Penn: So, let me ask Kevin something. I assume you're going to say the words in big bold letters: SMALL SAMPLE SIZE. Tell us, analytically, what you see. Give us the real facts on what's going on with them.

Kevin Pelton: I would say small sample size on the offensive end, and it's potentially because of the fact that it does seem to relate so much to what we've been talking about in terms of building cohesion and building trust. All the projections said that this was not going to be just a good offensive team but a historically good offensive team. So struggles at this stage are pretty clearly a fluke, but at the defensive end, everything we're seeing is reinforcing what we expected about this team coming into the season, particularly in terms of rim protection.

To go back to what Amin was talking about earlier, they're in the bottom 10 in the league in field-goal percentage when defending at the rim. That's an issue and that's not something that's going away. It might actually get worse because so far they've had Anderson Varejao healthy but can't count on having him for all 82 games, and so that's where I think they do need to be having a discussion right now. They probably should've been having it already. This isn't the final roster.

Thorpe: I think at the end of the day what separates the Spurs from every other team in the league -- I know this might sound trite -- is the culture that exists all the way from the front office and ownership down throughout the entire organization. In Cleveland we've got a young GM, you've got an owner who hasn't been great in building culture in Cleveland. You've got young players who've been in a losing culture, you have a coach coaching for the first time in the NBA. At some point -- and I think this has to happen -- the Cavs must ask themselves: "What's our culture? How are we going to set it?"

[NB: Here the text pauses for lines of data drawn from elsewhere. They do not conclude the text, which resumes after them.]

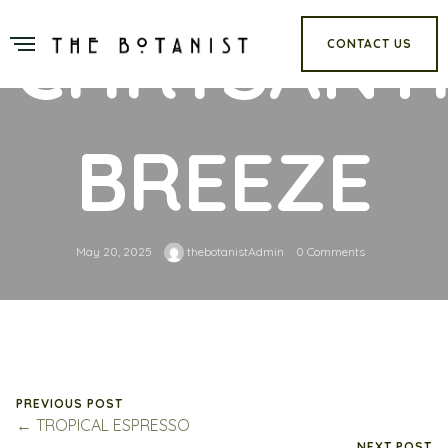
CHRYSAN
CONTACT US
BREEZE
May 20, 2025
thebotanistAdmin
0 Comments
PREVIOUS POST
← TROPICAL ESPRESSO
NEXT POST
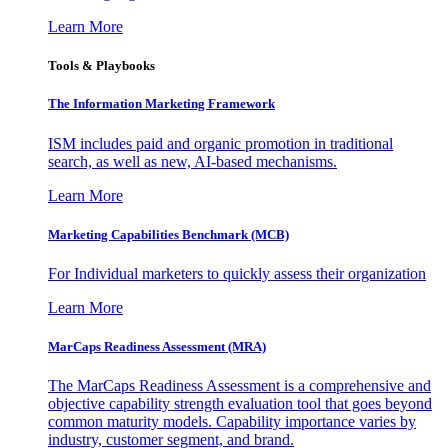
Learn More
Tools & Playbooks
The Information
Marketing Framework
ISM includes paid and organic promotion in traditional
search, as well as new, AI-based mechanisms.
Learn More
Marketing Capabilities Benchmark (MCB)
For Individual marketers to quickly assess their organization
Learn More
MarCaps Readiness Assessment (MRA)
The MarCaps Readiness Assessment is a comprehensive and
objective capability strength evaluation tool that goes beyond
common maturity models. Capability importance varies by
industry, customer segment, and brand.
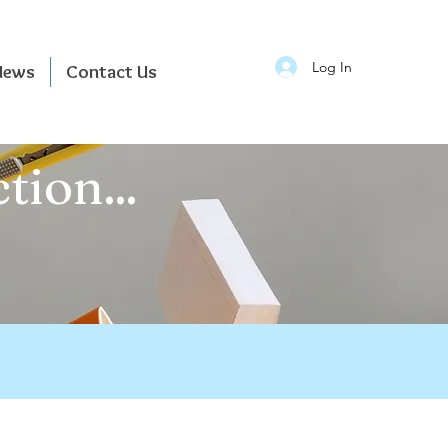
Log In
News
Contact Us
tion...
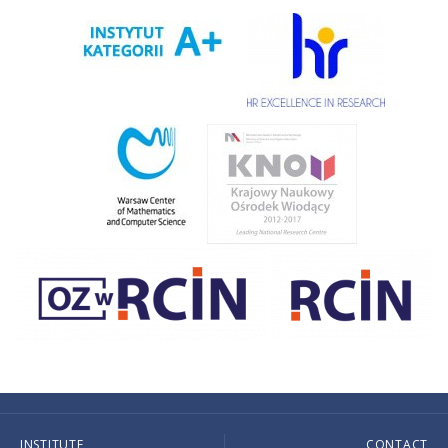
INSTITUTE
CONTACT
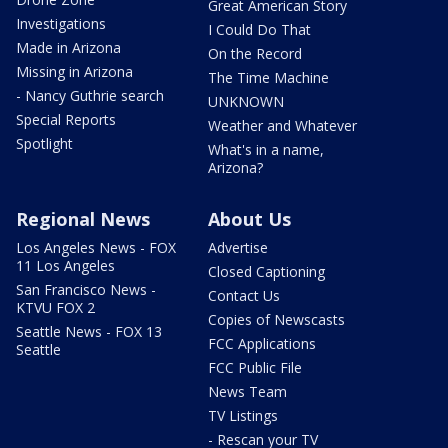
Great American Story
Investigations
I Could Do That
Made in Arizona
On the Record
Missing in Arizona
The Time Machine
- Nancy Guthrie search
UNKNOWN
Special Reports
Weather and Whatever
Spotlight
What's in a name,
Arizona?
Regional News
About Us
Los Angeles News - FOX
Advertise
11 Los Angeles
Closed Captioning
San Francisco News -
Contact Us
KTVU FOX 2
Copies of Newscasts
Seattle News - FOX 13
FCC Applications
Seattle
FCC Public File
News Team
TV Listings
- Rescan your TV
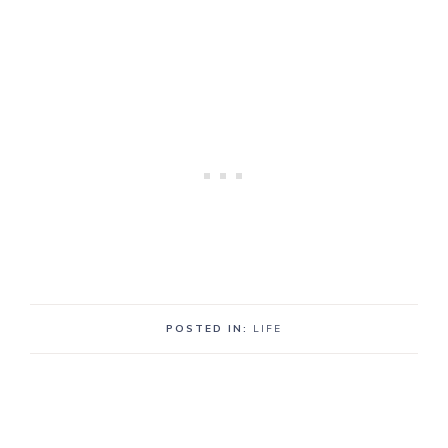
POSTED IN:
LIFE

Penn: To address something someone mentioned earlier -- should we be talking about potential deals? To me, we're talking internally but you're not making any external calls right now. My opinion on that is, yes, we will be talking internally about potential deals and about tweaks. We will not be making any outbound calls right now because it's not deal time. You've got to wait until at least the bloom is off the rose for everybody else, after about three to four weeks, and then you get to where you can at least start chatting. But right now everybody believes in what they've got, they've been drinking the Kool-Aid on what they have through the whole preseason. And you're just trying to stay calm and relax and move on and let the coach sail the ship.

Once you get to trade season, it'll open up. You'll get conversations, it'll start. But like everything else in the NBA, you need deadline pressure or something to grease the skids to make a deal happen. You just have to wait until someone else is just as motivated to make a move. And perhaps we'll discuss this more when trading time approaches.